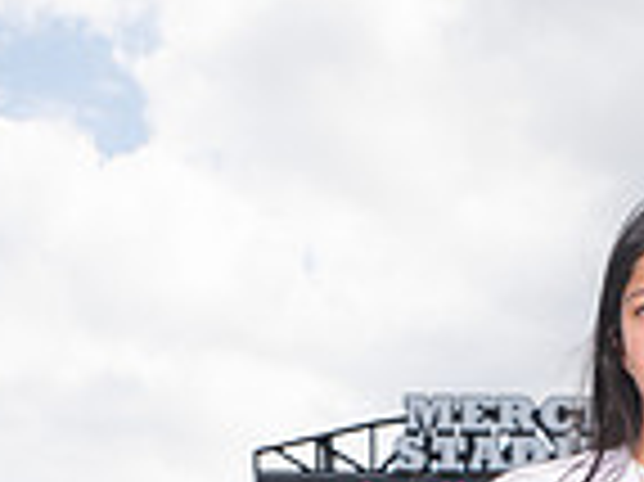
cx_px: 644
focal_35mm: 127
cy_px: 1005
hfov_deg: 15.3
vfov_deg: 10.6
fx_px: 2361
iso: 125
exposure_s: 1/320
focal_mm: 42
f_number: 7.1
* * * * *
The records above need to be restated word for word, with the pictures left out.

cx_px: 644
focal_35mm: 127
cy_px: 1005
hfov_deg: 15.3
vfov_deg: 10.6
fx_px: 2361
iso: 125
exposure_s: 1/320
focal_mm: 42
f_number: 7.1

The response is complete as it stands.